## [Data extract]
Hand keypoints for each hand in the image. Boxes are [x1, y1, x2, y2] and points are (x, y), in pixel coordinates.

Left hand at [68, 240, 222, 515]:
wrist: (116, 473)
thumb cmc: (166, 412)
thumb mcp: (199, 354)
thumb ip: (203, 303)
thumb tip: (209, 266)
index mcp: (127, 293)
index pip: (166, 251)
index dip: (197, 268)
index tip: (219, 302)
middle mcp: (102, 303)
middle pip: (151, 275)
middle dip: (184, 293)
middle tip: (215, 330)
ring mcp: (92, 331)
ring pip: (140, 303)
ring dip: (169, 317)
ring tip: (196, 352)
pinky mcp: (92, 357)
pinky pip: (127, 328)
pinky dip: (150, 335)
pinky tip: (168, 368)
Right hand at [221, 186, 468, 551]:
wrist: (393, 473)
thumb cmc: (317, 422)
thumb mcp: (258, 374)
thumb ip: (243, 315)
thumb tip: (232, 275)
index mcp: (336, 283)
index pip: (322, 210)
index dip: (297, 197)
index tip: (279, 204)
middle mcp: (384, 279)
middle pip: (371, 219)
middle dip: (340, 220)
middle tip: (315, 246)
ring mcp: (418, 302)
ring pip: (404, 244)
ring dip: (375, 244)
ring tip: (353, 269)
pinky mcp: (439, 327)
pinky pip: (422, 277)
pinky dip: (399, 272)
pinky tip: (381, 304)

## [Task directions]
Lines holding the word "index": say how many there are in the data, and nothing more.

## [Solution to the exercise]
8